GdG. — La lettre de Johnson est un prêche sans
acrimonie, mais un prêche. Dans tout ce qu'il dit longuement, il y
a un point remarquable : l'intégration. Il a l'air de dire qu'elle
est là pour tout le monde. Naturellement, ça n'est pas exact.
L'essentiel de la défense française, aujourd'hui, c'est l'arme
atomique. Or, elle n'est pas intégrée. Et la défense américaine,
est-ce qu'elle est intégrée ? Les forces américaines sont sous des
commandements américains. Les forces alliées sont aussi sous des
commandements américains. Il y a deux poids et deux mesures de
l'intégration. »
« Détendre un système conçu pour une période
de tension »
Conseil du 31 mars
1966.
Couve : « Nous avons remis le 29 mars aux Quatorze
une note qui précise le calendrier et répond aux premières
réactions. Nous y repoussons l'idée que le déménagement se fasse à
nos frais. Nous dénonçons, avec préavis d'un an, le statut
privilégié des quartiers généraux, ce qui les oblige à partir. Nous
laissons à l'Allemagne la responsabilité de dire si elle souhaite
le maintien de nos forces chez elle. Cette nouvelle étape, plus
concrète, provoque de vives réactions. M. George Ball est venu les
exprimer. Nous nous sommes abstenus de lui dire que la façon dont
il est arrivé sur notre territoire, dans un avion militaire
échappant à notre contrôle aérien, justifiait nos démarches... La
situation ressemble à celle de 1963 à propos de l'entrée de
l'Angleterre dans le Marché commun. Ça va durer un certain nombre
de mois.

■ **Données fournies**

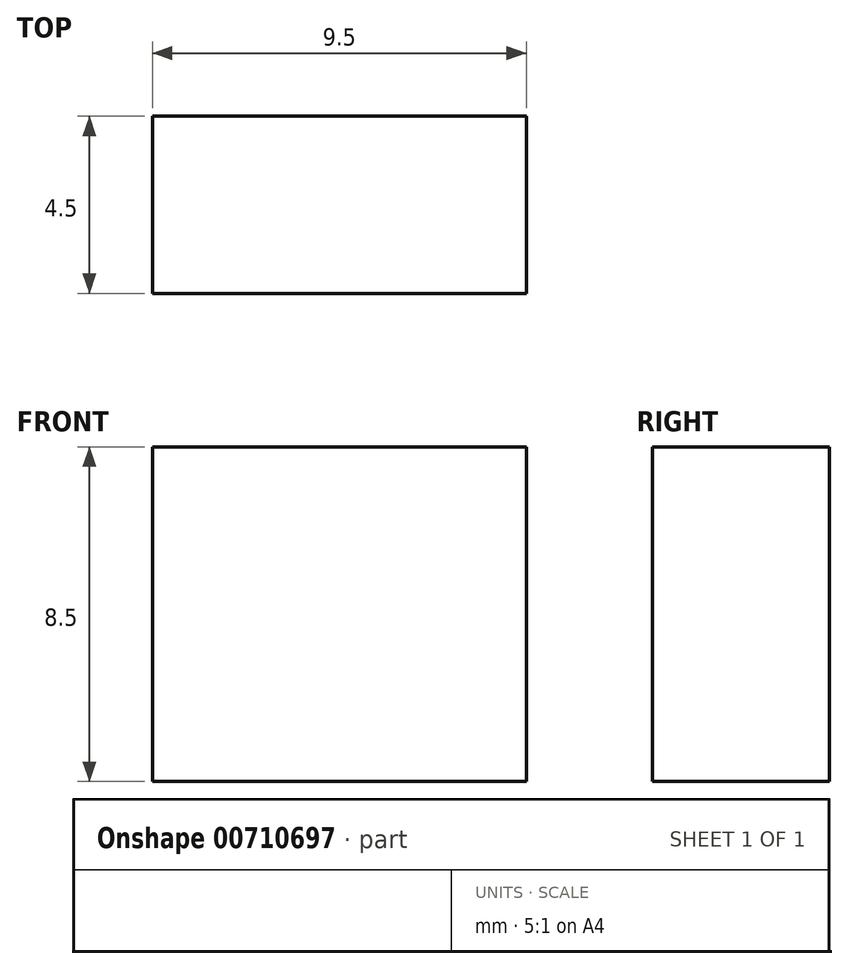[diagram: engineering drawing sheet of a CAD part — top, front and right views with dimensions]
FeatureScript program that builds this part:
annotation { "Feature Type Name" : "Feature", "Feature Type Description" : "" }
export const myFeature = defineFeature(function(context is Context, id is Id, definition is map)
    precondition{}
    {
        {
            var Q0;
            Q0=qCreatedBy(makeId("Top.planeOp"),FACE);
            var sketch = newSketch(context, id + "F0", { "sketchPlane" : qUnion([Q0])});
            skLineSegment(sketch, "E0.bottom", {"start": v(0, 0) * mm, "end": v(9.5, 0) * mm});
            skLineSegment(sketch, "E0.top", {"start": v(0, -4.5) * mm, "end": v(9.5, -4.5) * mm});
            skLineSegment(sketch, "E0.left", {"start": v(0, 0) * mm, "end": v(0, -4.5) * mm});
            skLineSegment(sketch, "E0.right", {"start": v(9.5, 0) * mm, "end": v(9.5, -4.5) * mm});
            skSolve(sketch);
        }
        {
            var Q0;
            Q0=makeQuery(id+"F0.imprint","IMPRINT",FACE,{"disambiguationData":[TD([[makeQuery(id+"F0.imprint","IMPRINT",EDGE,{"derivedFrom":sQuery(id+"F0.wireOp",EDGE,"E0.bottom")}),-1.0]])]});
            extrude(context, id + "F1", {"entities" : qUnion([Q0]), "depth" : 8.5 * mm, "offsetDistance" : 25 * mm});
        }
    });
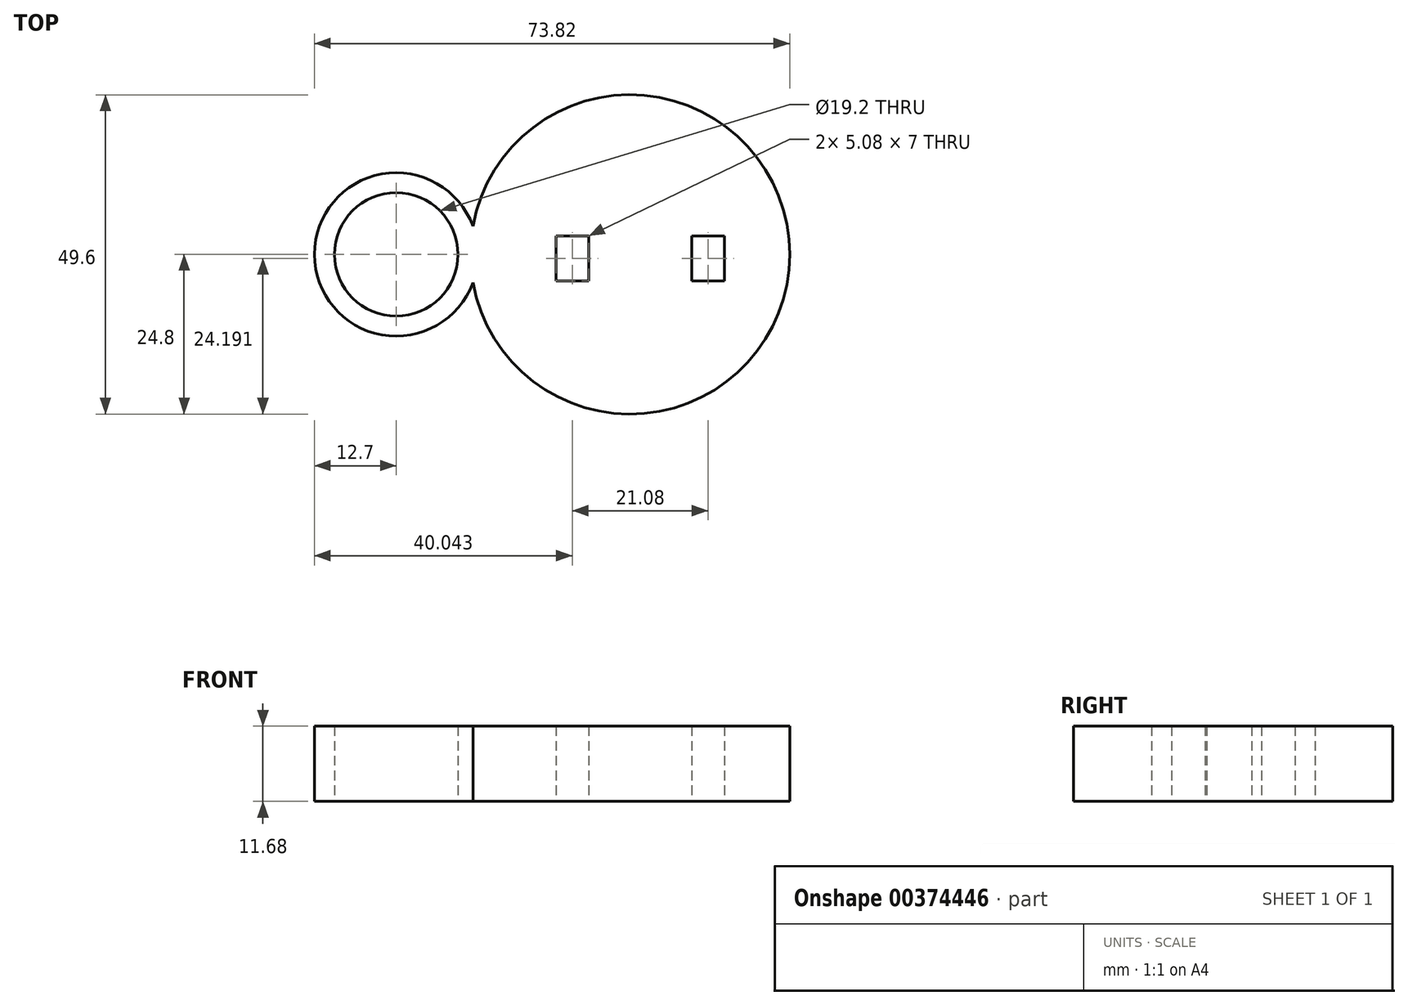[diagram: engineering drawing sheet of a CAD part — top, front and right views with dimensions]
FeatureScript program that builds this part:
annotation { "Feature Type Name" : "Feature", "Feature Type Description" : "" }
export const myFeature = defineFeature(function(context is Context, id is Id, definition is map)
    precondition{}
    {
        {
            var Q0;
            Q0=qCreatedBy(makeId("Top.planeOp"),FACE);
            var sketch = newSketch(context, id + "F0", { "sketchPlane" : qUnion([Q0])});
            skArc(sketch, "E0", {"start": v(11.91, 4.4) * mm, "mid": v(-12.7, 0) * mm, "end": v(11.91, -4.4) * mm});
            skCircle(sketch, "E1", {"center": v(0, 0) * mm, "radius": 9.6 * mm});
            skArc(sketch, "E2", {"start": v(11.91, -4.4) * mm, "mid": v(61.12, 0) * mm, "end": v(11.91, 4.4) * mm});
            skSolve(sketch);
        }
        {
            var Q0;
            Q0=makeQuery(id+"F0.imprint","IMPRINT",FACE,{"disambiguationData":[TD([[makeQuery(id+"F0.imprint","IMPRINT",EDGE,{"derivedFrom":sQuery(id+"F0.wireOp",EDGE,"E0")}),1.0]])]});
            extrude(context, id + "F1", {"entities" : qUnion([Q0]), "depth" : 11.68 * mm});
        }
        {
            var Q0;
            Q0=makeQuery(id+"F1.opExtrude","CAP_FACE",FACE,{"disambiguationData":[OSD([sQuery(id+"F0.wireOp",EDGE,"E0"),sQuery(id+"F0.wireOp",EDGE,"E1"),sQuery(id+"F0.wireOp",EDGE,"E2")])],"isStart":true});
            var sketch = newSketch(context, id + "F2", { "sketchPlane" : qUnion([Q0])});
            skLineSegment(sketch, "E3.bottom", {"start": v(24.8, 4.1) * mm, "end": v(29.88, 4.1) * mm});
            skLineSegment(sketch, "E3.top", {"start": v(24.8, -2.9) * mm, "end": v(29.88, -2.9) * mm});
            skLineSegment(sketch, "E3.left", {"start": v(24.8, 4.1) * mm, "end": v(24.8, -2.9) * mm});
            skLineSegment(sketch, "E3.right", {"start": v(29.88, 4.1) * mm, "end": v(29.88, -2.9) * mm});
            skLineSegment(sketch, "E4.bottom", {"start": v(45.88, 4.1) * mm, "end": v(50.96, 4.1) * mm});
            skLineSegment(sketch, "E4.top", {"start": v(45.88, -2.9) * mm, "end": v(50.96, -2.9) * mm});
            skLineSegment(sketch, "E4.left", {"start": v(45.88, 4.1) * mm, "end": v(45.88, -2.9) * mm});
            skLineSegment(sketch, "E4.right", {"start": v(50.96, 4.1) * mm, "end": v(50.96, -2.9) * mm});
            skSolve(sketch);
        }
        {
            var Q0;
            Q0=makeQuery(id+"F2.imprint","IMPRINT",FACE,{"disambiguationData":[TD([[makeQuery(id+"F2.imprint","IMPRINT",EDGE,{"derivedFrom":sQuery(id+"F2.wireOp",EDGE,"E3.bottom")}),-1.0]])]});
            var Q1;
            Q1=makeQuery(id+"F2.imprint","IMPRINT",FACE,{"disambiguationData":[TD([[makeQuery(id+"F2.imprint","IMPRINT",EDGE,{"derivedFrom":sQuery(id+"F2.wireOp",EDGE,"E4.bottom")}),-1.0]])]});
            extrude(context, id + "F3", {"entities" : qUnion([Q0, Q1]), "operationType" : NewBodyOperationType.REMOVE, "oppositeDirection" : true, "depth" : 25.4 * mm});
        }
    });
...
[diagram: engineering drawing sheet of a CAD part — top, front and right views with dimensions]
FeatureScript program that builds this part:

■ **Vos tâches**
1/ Quelles lignes des entrées contiennent la chaîne « entities » ? Affichez chacune d'elles.
2/ Comment se poursuit le texte fourni ? Donnez la suite après sa dernière phrase.

■ **Réponses**
1/
            extrude(context, id + "F1", {"entities" : qUnion([Q0]), "depth" : 8.5 * mm, "offsetDistance" : 25 * mm});
            extrude(context, id + "F1", {"entities" : qUnion([Q0]), "depth" : 11.68 * mm});
            extrude(context, id + "F3", {"entities" : qUnion([Q0, Q1]), "operationType" : NewBodyOperationType.REMOVE, "oppositeDirection" : true, "depth" : 25.4 * mm});

2/
GdG. — Le plus gros est fait. Les décisions sont
prises. Il me paraît probable qu'après un temps de mauvaise humeur,
nos alliés verront qu'ils ont intérêt à s'en accommoder. Ne
serait-ce que pour pouvoir continuer de bénéficier de
communications aériennes entre le nord et le sud. Il n'y a pas un
avion allant d'Allemagne en Italie qui ne doive survoler notre
territoire 3.
« Il ne tient qu'à nos alliés d'entrer dans la
voie que nous leur
proposons : un système de coopération
militaire organisé pour le temps de guerre, et non pas pour le
temps de paix. Il est naturel de notre part de détendre en période
de détente un système conçu pour une période de tension mais qui a
pour effet de l'entretenir. Il n'y a pas à s'organiser en temps de
paix comme si nous étions déjà en temps de guerre, mais à aller
vers la paix sans oublier de se préparer comme si la guerre pouvait
éclater.
« Voilà où on en est. On verra la suite. »
« Nous retrouver entre Français en France et
entre alliés au sein de l'Alliance »
Conseil du 13 avril
1966.
Couve : « Les préliminaires sont terminés. Les
deux discussions essentielles, avec les Américains et avec les
Allemands, vont pouvoir commencer. Les Américains essaient de
prolonger les délais d'un an.
GdG. — Ni les Allemands, les pauvres, ni les
Américains, ne contestent nos décisions. Il n'est plus question que
de modalités et de délais.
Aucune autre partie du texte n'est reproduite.